Meslek hayatına çocukluk yıllarında çoban olarak başlayan Çırak, daha sonra babasının yönlendirmesiyle köyde tek terzi olan birinin yanında çırak olarak çalışmaya başlar. Çırak, çocukluğundan beri hayvancılıkla uğraşmalarına rağmen, babasının onu terzi olmaya yönlendirmesiyle meslek değiştirir. Çırak, bu kararı hemen kabul eder ve güneşin altında hayvan otlatmaktan bıkmıştır.
Terzilikle ilgili deneyim kazandıktan sonra askerlik görevini tamamlar ve Isparta'ya gelir.
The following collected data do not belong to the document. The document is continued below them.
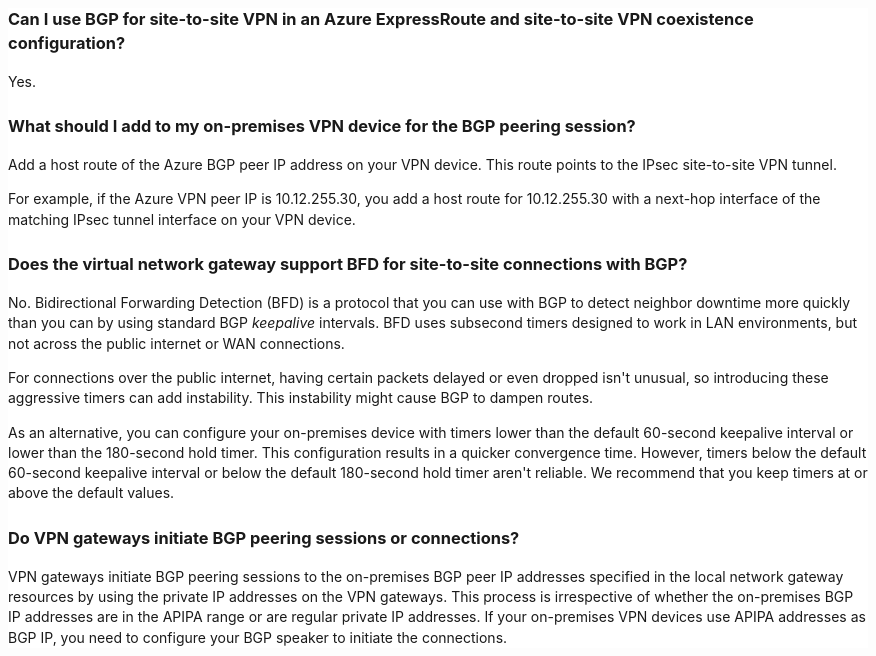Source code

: ### Can I use BGP for site-to-site VPN in an Azure ExpressRoute and site-to-site VPN coexistence configuration?

Yes.

### What should I add to my on-premises VPN device for the BGP peering session?

Add a host route of the Azure BGP peer IP address on your VPN device. This route points to the IPsec site-to-site VPN tunnel.

For example, if the Azure VPN peer IP is 10.12.255.30, you add a host route for 10.12.255.30 with a next-hop interface of the matching IPsec tunnel interface on your VPN device.

### Does the virtual network gateway support BFD for site-to-site connections with BGP?

No. Bidirectional Forwarding Detection (BFD) is a protocol that you can use with BGP to detect neighbor downtime more quickly than you can by using standard BGP *keepalive* intervals. BFD uses subsecond timers designed to work in LAN environments, but not across the public internet or WAN connections.

For connections over the public internet, having certain packets delayed or even dropped isn't unusual, so introducing these aggressive timers can add instability. This instability might cause BGP to dampen routes.

As an alternative, you can configure your on-premises device with timers lower than the default 60-second keepalive interval or lower than the 180-second hold timer. This configuration results in a quicker convergence time. However, timers below the default 60-second keepalive interval or below the default 180-second hold timer aren't reliable. We recommend that you keep timers at or above the default values.

### Do VPN gateways initiate BGP peering sessions or connections?

VPN gateways initiate BGP peering sessions to the on-premises BGP peer IP addresses specified in the local network gateway resources by using the private IP addresses on the VPN gateways. This process is irrespective of whether the on-premises BGP IP addresses are in the APIPA range or are regular private IP addresses. If your on-premises VPN devices use APIPA addresses as BGP IP, you need to configure your BGP speaker to initiate the connections.
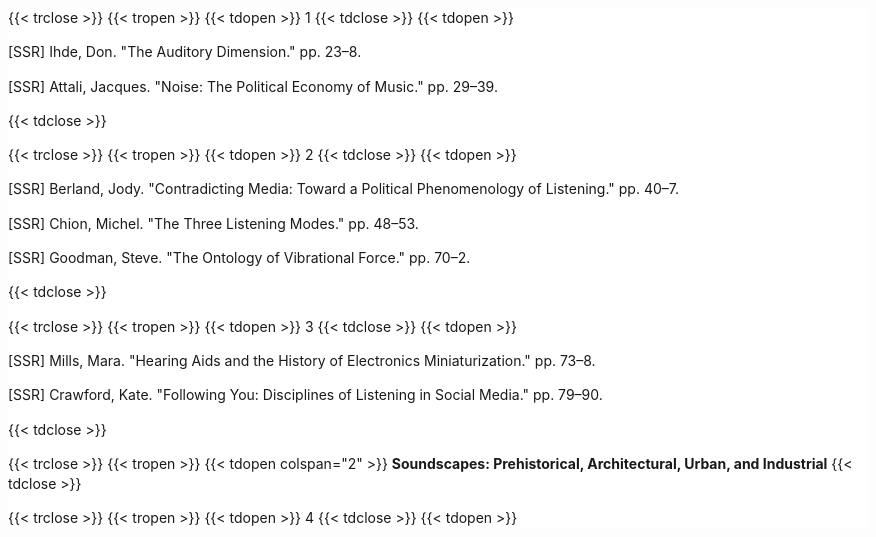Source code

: {{< trclose >}}
{{< tropen >}}
{{< tdopen >}}
1
{{< tdclose >}}
{{< tdopen >}}


\[SSR\] Ihde, Don. "The Auditory Dimension." pp. 23–8.

\[SSR\] Attali, Jacques. "Noise: The Political Economy of Music." pp. 29–39.


{{< tdclose >}}

{{< trclose >}}
{{< tropen >}}
{{< tdopen >}}
2
{{< tdclose >}}
{{< tdopen >}}


\[SSR\] Berland, Jody. "Contradicting Media: Toward a Political Phenomenology of Listening." pp. 40–7.

\[SSR\] Chion, Michel. "The Three Listening Modes." pp. 48–53.

\[SSR\] Goodman, Steve. "The Ontology of Vibrational Force." pp. 70–2.


{{< tdclose >}}

{{< trclose >}}
{{< tropen >}}
{{< tdopen >}}
3
{{< tdclose >}}
{{< tdopen >}}


\[SSR\] Mills, Mara. "Hearing Aids and the History of Electronics Miniaturization." pp. 73–8.

\[SSR\] Crawford, Kate. "Following You: Disciplines of Listening in Social Media." pp. 79–90.


{{< tdclose >}}

{{< trclose >}}
{{< tropen >}}
{{< tdopen colspan="2" >}}
**Soundscapes: Prehistorical, Architectural, Urban, and Industrial**
{{< tdclose >}}

{{< trclose >}}
{{< tropen >}}
{{< tdopen >}}
4
{{< tdclose >}}
{{< tdopen >}}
Bir konfeksiyon firmasında 22 yıl çalıştıktan sonra kendi dükkanını açan Çırak, kısa sürede Isparta'da tanınan bir esnaf haline gelir. Kendi dükkanını açtığı ilk zamanlardan itibaren müşteri sayısı hızla artar, ve yıllarını bu mesleğe adamış olmanın verdiği bir birikimle hiç eli boş, memnuniyetsiz müşterisi olmamıştır.
Çırak, 55 yıllık meslek hayatında 40 senelik müşterilere sahip olduğunu belirtirken, "İşimi iyi yaparım. Ayrıca, sevilen bir esnaf olmak istiyorsanız, giyimine ve davranışlarına özen göstermelisiniz. Ben mesleğe başladığım günden itibaren iş yerime her zaman takım elbise ile gelirim. Müşterilerim arasında beni giyinmeyi senden öğrendim diyenler oldu. Çünkü karşıdaki insanın kaliteli iş yaptığını anlayabilmesi için iyi giyinmek önemli" şeklinde konuşur.
Çırak, şu anda terzilik mesleğinin gençler arasında popüler olmadığını ve çırak bulmanın zorlaştığını dile getirirken, kendi mesleğini sevmesi ve uzun yıllardır bu alanda başarılı olmasının sırrının mesleğini sevmek olduğunu vurgular. Emekli olmasına rağmen hala terzilik yapmaya devam ettiğini belirten Çırak, kahve kültürüne sahip olmadığını, boş zamanlarında sevdiği işi yapmanın daha cazip geldiğini söyler. Ayrıca gençlere, sevdikleri bir işi yapmanın önemine vurgu yaparak, "Sevdiğiniz işi yaparsanız, emin olun ki boş zamanlarınızda bile sıkılmazsınız" şeklinde bir tavsiyede bulunur.